INSTRUCTIONS FOR THE TASK: Copy out each line in the material below that has the word "labels".

● ● ● ●

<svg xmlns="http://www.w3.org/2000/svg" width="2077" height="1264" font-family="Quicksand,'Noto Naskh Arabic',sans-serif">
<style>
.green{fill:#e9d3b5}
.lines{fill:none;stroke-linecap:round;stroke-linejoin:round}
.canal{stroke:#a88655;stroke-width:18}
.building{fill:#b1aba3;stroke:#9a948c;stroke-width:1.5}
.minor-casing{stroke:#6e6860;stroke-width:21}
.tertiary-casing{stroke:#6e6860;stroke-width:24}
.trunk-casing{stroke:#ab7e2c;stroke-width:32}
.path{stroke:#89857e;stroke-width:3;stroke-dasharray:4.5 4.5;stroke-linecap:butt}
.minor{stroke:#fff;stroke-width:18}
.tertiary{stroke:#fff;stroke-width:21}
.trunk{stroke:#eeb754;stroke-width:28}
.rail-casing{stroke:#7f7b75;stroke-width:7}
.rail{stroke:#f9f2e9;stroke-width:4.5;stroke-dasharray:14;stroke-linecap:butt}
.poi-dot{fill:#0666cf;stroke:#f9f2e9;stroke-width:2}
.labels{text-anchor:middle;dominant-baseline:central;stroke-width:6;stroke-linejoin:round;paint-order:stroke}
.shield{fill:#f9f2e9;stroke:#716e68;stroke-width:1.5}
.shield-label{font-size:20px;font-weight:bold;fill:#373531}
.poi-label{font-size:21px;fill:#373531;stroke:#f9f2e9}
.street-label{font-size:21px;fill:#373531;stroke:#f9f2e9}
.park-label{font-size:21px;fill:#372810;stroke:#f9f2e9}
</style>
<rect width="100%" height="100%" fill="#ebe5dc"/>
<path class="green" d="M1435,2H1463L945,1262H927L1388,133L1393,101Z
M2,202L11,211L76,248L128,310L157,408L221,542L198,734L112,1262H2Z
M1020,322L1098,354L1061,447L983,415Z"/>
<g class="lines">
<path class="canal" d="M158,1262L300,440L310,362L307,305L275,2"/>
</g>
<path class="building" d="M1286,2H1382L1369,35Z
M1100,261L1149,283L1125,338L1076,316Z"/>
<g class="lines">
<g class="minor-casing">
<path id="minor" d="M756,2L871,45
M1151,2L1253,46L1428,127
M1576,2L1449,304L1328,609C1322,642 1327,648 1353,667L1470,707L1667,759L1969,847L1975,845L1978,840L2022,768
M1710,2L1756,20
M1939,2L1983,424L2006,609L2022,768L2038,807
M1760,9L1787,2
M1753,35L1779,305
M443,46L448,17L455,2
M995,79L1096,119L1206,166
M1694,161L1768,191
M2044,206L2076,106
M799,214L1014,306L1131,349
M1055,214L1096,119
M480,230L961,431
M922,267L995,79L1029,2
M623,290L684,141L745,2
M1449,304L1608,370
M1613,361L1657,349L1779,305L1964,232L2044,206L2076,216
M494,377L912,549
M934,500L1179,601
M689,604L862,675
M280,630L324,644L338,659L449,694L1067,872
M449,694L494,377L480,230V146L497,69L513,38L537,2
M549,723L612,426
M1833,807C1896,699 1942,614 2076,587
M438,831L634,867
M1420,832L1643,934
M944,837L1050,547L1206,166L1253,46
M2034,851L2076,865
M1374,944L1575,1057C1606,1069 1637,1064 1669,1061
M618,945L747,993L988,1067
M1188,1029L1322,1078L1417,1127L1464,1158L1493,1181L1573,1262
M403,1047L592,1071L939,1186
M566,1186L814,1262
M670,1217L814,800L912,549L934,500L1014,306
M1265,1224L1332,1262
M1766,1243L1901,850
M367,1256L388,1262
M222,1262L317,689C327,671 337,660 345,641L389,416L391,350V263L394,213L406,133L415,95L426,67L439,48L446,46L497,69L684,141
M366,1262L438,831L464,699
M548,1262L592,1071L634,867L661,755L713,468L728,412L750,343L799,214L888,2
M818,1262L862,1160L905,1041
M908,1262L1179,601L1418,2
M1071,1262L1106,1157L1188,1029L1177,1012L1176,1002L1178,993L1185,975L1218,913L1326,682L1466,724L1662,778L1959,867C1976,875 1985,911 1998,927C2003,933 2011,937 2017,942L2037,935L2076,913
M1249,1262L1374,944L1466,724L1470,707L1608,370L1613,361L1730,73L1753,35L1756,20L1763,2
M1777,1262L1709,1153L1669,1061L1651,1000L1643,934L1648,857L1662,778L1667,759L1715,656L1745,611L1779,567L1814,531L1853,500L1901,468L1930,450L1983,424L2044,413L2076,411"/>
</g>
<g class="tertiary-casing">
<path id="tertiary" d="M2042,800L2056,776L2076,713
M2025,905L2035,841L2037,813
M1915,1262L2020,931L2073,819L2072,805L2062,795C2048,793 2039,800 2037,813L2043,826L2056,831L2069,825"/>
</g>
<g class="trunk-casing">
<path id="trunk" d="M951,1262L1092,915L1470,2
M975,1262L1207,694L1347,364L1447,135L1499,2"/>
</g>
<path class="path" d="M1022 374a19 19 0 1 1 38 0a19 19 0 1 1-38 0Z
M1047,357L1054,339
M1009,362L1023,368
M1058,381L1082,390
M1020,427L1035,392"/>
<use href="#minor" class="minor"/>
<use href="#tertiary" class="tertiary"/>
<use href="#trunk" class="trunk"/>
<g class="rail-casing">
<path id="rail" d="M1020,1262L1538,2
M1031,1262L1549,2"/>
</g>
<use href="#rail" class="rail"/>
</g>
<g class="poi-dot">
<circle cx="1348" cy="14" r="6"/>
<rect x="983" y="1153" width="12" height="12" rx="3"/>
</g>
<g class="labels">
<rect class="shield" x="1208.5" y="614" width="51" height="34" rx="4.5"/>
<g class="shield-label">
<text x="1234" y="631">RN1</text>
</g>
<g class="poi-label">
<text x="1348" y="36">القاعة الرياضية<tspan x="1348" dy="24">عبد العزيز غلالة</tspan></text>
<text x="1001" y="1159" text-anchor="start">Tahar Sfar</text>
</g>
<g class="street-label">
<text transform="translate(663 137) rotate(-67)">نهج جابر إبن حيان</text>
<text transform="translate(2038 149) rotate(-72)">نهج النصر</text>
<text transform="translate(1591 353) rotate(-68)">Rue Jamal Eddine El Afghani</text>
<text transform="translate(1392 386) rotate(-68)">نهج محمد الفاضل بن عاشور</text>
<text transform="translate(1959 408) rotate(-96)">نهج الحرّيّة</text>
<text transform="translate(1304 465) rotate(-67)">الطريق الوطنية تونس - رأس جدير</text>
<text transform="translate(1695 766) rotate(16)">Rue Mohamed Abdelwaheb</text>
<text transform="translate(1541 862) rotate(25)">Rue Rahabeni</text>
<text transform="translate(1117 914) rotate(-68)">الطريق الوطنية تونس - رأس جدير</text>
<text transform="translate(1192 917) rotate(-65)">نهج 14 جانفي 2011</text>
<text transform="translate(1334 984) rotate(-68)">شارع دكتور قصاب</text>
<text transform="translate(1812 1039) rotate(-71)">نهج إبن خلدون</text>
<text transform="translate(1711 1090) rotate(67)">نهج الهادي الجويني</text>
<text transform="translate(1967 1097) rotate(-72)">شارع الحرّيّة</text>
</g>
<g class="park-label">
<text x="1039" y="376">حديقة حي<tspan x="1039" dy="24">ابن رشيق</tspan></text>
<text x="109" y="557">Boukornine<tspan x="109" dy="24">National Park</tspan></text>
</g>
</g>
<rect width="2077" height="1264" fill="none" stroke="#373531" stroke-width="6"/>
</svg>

● ● ● ●

ANSWER SPACE:
.labels{text-anchor:middle;dominant-baseline:central;stroke-width:6;stroke-linejoin:round;paint-order:stroke}
<g class="labels">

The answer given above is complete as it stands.